稽古場日誌

タイタス・アンドロニカス/女殺油地獄 浦 弘毅 2015/09/14

16年目の「タイタス・アンドロニカス」

山の手事情社の『タイタス・アンドロニカス』初演は1999年世紀末。劇団が創設されたのが1984年なので、劇団の歴史の半分近くは『タイタス・アンドロニカス』に費やしたと言っても過言ではない。

初演は1999年富山県の利賀村での公演だった。当時の演目名は『印象 タイタス・アンドロニカス』。舞台は上手(舞台向って右側)に大きな囲炉裏(横1.8メートル×奥行0.9メートル)があり、天井には布に包まれた人のかたちをした物体が3体吊られていた。全面コバルトブルーと白のストライプで統一され、冷たいイメージがする、そんな舞台だった。
囲炉裏の中にはスライムが80リットルほど入っていた。今ではネットで作り方がすぐにわかるスライムだが、当時は図書館に行ったり、いろんな人に聞いたりして重曹、洗濯のり、お湯などの分量を研究しながら作る大変な作業だった。
タイタス・アンドロニカスの妻が客入れから終演までずっと囲炉裏のところに正座していて、その妻の脳裏に描かれる風景としてシェイクスピアの戯曲『タイタス・アンドロニカス』に、アルベール・カミュ『カリギュラ』、ハイナー・ミュラー『解剖タイタス』を加味して創作がはじまった。

シェイクスピアの『タイタス・アンドロニカス』はシェイクスピアの作品の中でも残酷劇、復讐劇とされ、登場人物のほとんどが劇中で死ぬというかなり恐ろしい芝居だ。

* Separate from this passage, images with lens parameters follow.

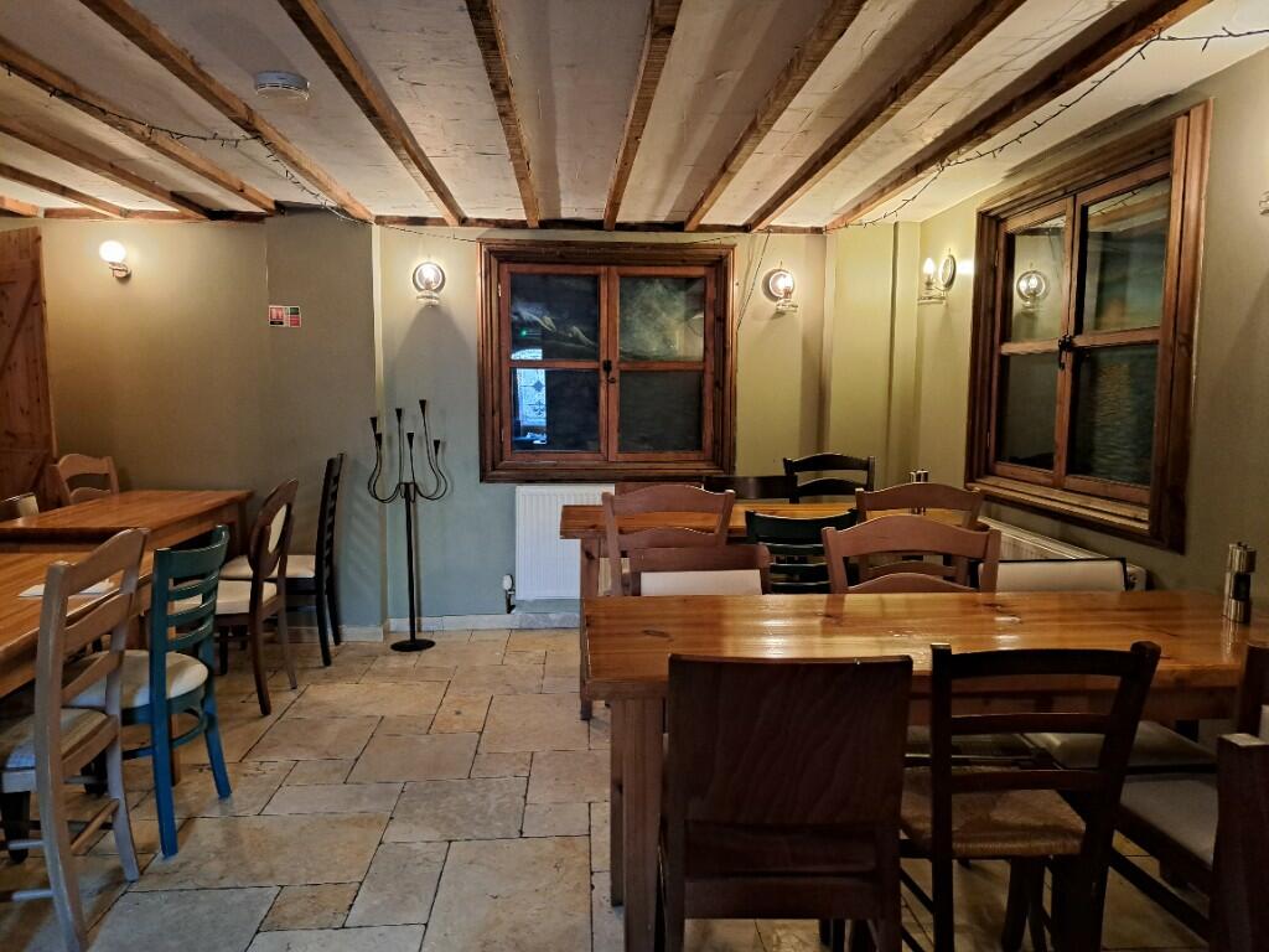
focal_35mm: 24
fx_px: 880
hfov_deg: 71.6
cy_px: 476
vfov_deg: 56.8
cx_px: 634
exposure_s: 1/33
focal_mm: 5.23
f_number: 1.8
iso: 500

それに山の手事情社の演技スタイル《四畳半》がとてもよく合い、まるで亡霊たちの戦争さながらの異様な芝居であったと記憶している。

富山県の公演を経て、東京公演を新宿のスペースゼロで上演した時は「劇場にお化けが集まっていたね」と霊感の強いお客様から言われた。数々の情報、計器に故障、怪我など信じられない出来事が起こったのも事実だ。
これは奇怪な出来事ではあるが、芝居としては成功を収めたと言っていいのではないかと私は思う。残酷劇でない、幸せな芝居でこのような現象が起きたのならまだしも、そもそも恐ろしい復讐劇のなかで、本物のお化けも見に来てくれていたのなら、こりゃ~役者冥利に尽きますよ。まぁ~私は霊感というものはありませんが・・・。

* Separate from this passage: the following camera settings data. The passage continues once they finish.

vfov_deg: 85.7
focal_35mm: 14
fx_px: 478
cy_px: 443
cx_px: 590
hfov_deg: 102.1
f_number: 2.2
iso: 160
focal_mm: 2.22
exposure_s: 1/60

そこから数々の演出の変更があった。囲炉裏はなくなり、タイタスの妻が何年かはいなくなり、ある年からタイタスの妻が復活したり、衣装は洋服から和服に変わったり、舞台美術はスマートになったり、俳優は年を取ったり、辞めていった劇団員がいたり、昔の『タイタス・アンドロニカス』を見て劇団に入ってきた若者がいたり、などなど。

その間『タイタス・アンドロニカス』は

ドイツ 首都ベルリン
スイス 首都ベルン
東京 吉祥寺シアター
ルーマニア シビウ国際演劇祭
東京 アサヒアートスクエア

と数々の国で上演されてきた。2009年のシビウ国際演劇祭ではその年の最高作品にあげられるなど山の手事情社の代表作品である。

2015年11月、再び東京吉祥寺シアターでの上演が決まった。その後12月には宮城県えずこホールを回ることになる。

山の手事情社の魔物『タイタス・アンドロニカス』が日本を席巻する。
これは劇団員一同喜ばしいことではあるが、恐ろしくもある。なにせ魔物の封印を解き、暴れさせるのだから。命がけである。

安田は「劇場とは魂と触れる場所である」という。《魂》とは歴史であったり、先人の思いのことであると私は解釈する。

この作品はそういった意味でも世界的代表作品なのではないだろうか?
私が世界的なのではない。劇団山の手事情社がだ。

是非観てもらいたい作品である。